= Given task 1 =
Answer these questions about the mass spectrometer passage:
(a) Which linear rf ion trap is coupled with the custom-built FT-ICR mass analyzer?
(b) What is the most common contaminant that a broadband waveform can remove?
(c) What ETD reaction period is given for carbonic anhydrase?

## begin Page excerpt

All data were acquired with a 21 T FT-ICR mass spectrometer described in detail elsewhere [7]. In brief, this hybrid system consists of a linear rf ion trap (Velos Pro; ThermoFisher Scientific) coupled with a custom-built FT-ICR mass analyzer. The Velos Pro is equipped with a commercial Orbitrap Fusion API inlet/FETD reagent [31] source (Thermo FisherScientific). The instrument control software is modified to control the ETD electronics. Q00 of the Velos is shortened to accommodate the reagent ion source (RIS) inside the existing source housing. The stacked ring ion guide (SRIG) DC offset voltage is used to repel ions produced by electrospray during reagent anion production within the RIS. A DC voltage was appropriated as the second of two DC potentials used to create a differential offset between adjacent rods of Q0 within the Velos to provide low-pass mass filtering of ions produced by the RIS. Owing to the flat-pole geometry of Q0, the mass resolution of this device is fairly poor and represents only half of the circuit required to constitute a mass-resolving quadrupole. Nevertheless, it provided adequate filtering of the higher m/z ions (>216 m/z) generated from the RIS to produce 90%–95% pure fluoranthene anions at the cost of about 50% drop in transmission efficiency (from ~1.5 ms to ~3.0 ms increase in reagent ion injection period). Alternatively, a broadband waveform can be applied to the linear ion trap prior to reaction, to remove the most common contaminant, the fluoranthene-nitrogen adduct species (m/z 216). In this implementation, we are able to use one or both approaches simultaneously to ensure gas-phase reagent ion purity. ETD reaction periods were normalized to roughly the time required for two half-lives of precursor decay (e.g., 45 ms for melittin and 8 ms for carbonic anhydrase).

## end Page excerpt

= Given task 2 =
In the entries, rewrite the lines starting at the line containing "Image resolution: width=960 pixels, height=540 pixels. What" and ending at the line containing "at (435, 423).", with both of those lines included. Change "cider" to "cask", leave everything else unchanged, and return only those lines.

## begin Listed entries

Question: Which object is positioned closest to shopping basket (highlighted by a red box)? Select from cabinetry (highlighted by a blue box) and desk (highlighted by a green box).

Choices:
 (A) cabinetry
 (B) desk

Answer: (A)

## end Listed entries
## begin Listed entries

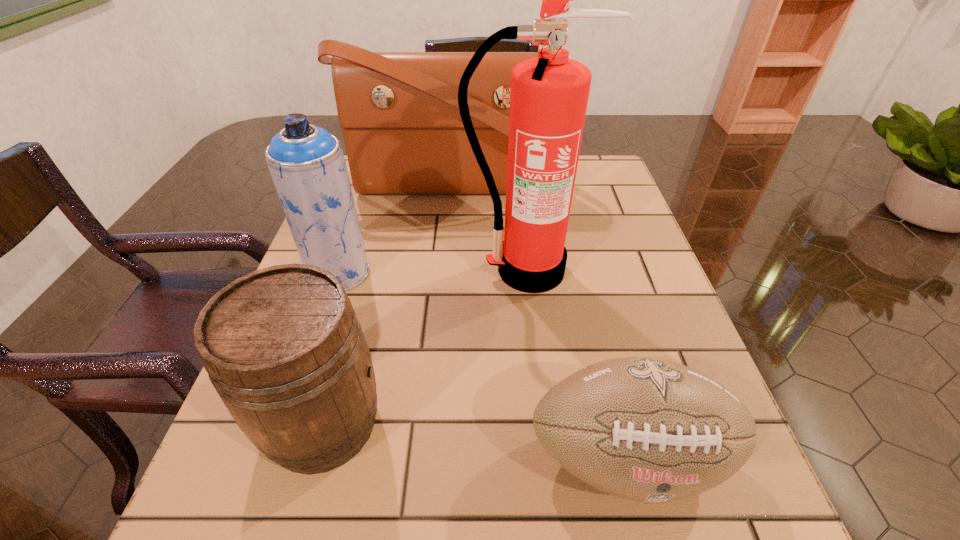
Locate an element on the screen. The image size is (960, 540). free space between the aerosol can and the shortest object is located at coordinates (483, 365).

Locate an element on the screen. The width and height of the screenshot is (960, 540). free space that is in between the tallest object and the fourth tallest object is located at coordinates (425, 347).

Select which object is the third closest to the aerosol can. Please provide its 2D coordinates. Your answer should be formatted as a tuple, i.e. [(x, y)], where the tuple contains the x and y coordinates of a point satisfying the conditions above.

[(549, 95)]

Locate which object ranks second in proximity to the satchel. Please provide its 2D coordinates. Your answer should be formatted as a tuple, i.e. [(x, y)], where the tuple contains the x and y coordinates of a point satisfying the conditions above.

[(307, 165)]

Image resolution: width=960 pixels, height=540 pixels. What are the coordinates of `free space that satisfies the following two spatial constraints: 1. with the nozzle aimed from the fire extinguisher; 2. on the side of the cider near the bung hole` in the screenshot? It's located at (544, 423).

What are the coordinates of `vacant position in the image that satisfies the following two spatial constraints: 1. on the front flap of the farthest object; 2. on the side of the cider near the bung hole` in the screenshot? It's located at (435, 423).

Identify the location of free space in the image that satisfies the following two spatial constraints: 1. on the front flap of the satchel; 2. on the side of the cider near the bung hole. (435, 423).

## end Listed entries
## begin Listed entries

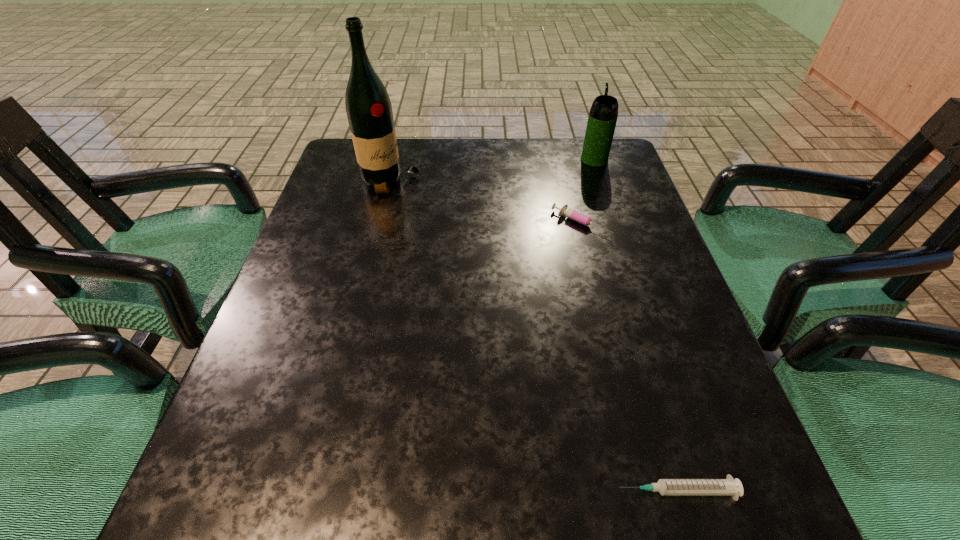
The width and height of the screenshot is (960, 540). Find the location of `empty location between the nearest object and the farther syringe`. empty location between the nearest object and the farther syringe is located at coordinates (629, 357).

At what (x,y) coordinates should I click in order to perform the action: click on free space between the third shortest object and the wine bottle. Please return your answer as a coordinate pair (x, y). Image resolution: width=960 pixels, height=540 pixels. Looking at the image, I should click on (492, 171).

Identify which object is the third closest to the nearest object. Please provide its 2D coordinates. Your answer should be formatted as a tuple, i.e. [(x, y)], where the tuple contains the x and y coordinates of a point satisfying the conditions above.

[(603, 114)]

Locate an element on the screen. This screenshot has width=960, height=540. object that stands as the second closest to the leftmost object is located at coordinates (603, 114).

## end Listed entries

= Result 1 =
(a) The Velos Pro (ThermoFisher Scientific).
(b) The fluoranthene-nitrogen adduct species (m/z 216).
(c) 8 ms.

= Result 2 =
Image resolution: width=960 pixels, height=540 pixels. What are the coordinates of `free space that satisfies the following two spatial constraints: 1. with the nozzle aimed from the fire extinguisher; 2. on the side of the cask near the bung hole` in the screenshot? It's located at (544, 423).

What are the coordinates of `vacant position in the image that satisfies the following two spatial constraints: 1. on the front flap of the farthest object; 2. on the side of the cask near the bung hole` in the screenshot? It's located at (435, 423).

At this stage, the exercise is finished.